Every day throughout the national Fairtrade Fortnight the campus café is serving up some tasty ethical treats.
And yesterday, Mayor of Kirklees Clr Julie Stewart-Turner met students at the café to try out the day’s special – Moroccan couscous and lamb tagine.
Emily Rye, environment and sustainability co-ordinator at the university said: “Thestudents are becoming much more discerning and are becoming much more interested in where the food comes from that they are putting on their plates, and also what they are buying on campus.
“We’ve made a commitment to Fairtrade and as a university it is one of our ideals.
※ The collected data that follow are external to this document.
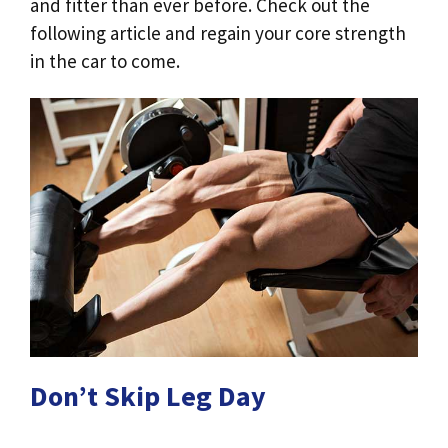
and fitter than ever before. Check out the
following article and regain your core strength
in the car to come.
Don’t Skip Leg Day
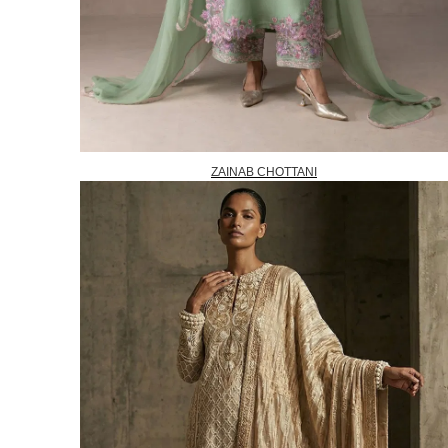
ZAINAB CHOTTANI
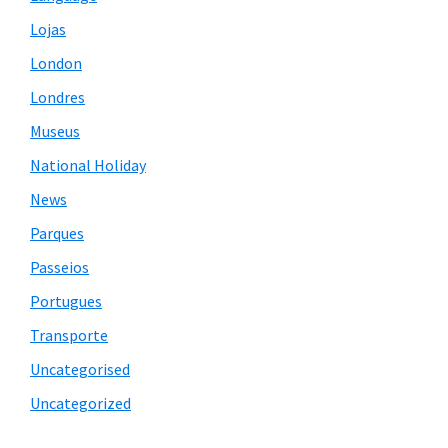
Lojas
London
Londres
Museus
National Holiday
News
Parques
Passeios
Portugues
Transporte
Uncategorised
Uncategorized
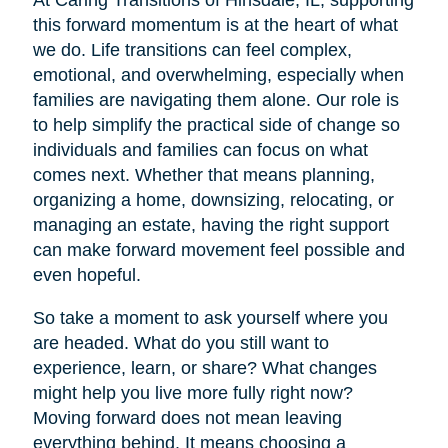
At Caring Transitions of Hinsdale, IL, supporting
this forward momentum is at the heart of what
we do. Life transitions can feel complex,
emotional, and overwhelming, especially when
families are navigating them alone. Our role is
to help simplify the practical side of change so
individuals and families can focus on what
comes next. Whether that means planning,
organizing a home, downsizing, relocating, or
managing an estate, having the right support
can make forward movement feel possible and
even hopeful.
So take a moment to ask yourself where you
are headed. What do you still want to
experience, learn, or share? What changes
might help you live more fully right now?
Moving forward does not mean leaving
everything behind. It means choosing a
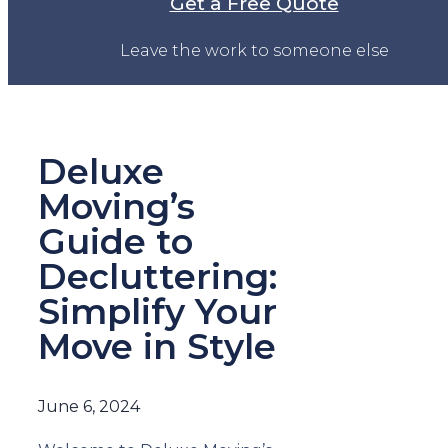
Get a Free Quote
Leave the work to someone else
Deluxe
Moving’s
Guide to
Decluttering:
Simplify Your
Move in Style
June 6, 2024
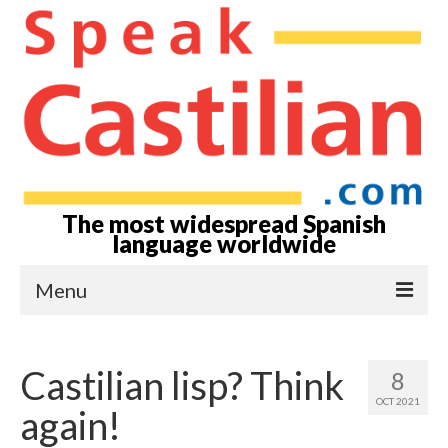
The most widespread Spanish
language worldwide
Menu
Home-Episodes
Castilian lisp? Think
8
About
OCT 2021
again!
Castilian? Spanish?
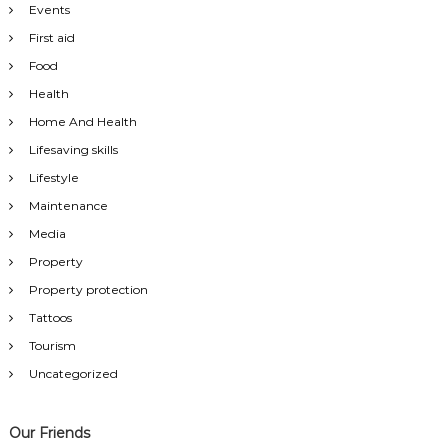
Events
First aid
Food
Health
Home And Health
Lifesaving skills
Lifestyle
Maintenance
Media
Property
Property protection
Tattoos
Tourism
Uncategorized
Our Friends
“We represent ourselves as an international university and we think it is important for our students to develop a global awareness.”
The university was awarded Fairtrade status last year and has teamed up with Green councillor Stewart-Turner and Kirklees Council to help achieve Fairtrade status for Huddersfield.
Emily said: “I think Fairtrade is something that’s very close to the mayor’s heart.
“When she first came into office last May we had just got our Fairtrade accreditation and she jumped at the chance to come and present our certificate to us.
“And that was when we first had discussions about Huddersfield becoming a Fairtrade town and how the university could help.”
To gain Fairtrade status for Huddersfield from The Fairtrade Foundation the council must show that they have successfully promoted Fairtrade by meeting a series of goals.
They are backing the Fairtrade Fortnight and The Big Swap campaign with a number of community events.
Yesterday local Fairtrade businesses set up stalls at the university including The Co-operative, Holmfirth Fair Traders’ Co-operative and Half Moon Health Foods.
Emily explained: “The mayor had a good look around and visited every stall and tried out the chocolates and confectionery.
“Chocolate is the second most popular Fairtrade product after coffee.
“The place had a good buzz and a lively atmosphere.
“It isn’t immediately obvious how Fairtrade and local food link together.
“But both are putting the farmer or producer at the heart of trade.”
Fairtrade is a growing international movement, tackling poverty in the developing world by ensuring that producers get a fair deal for their products.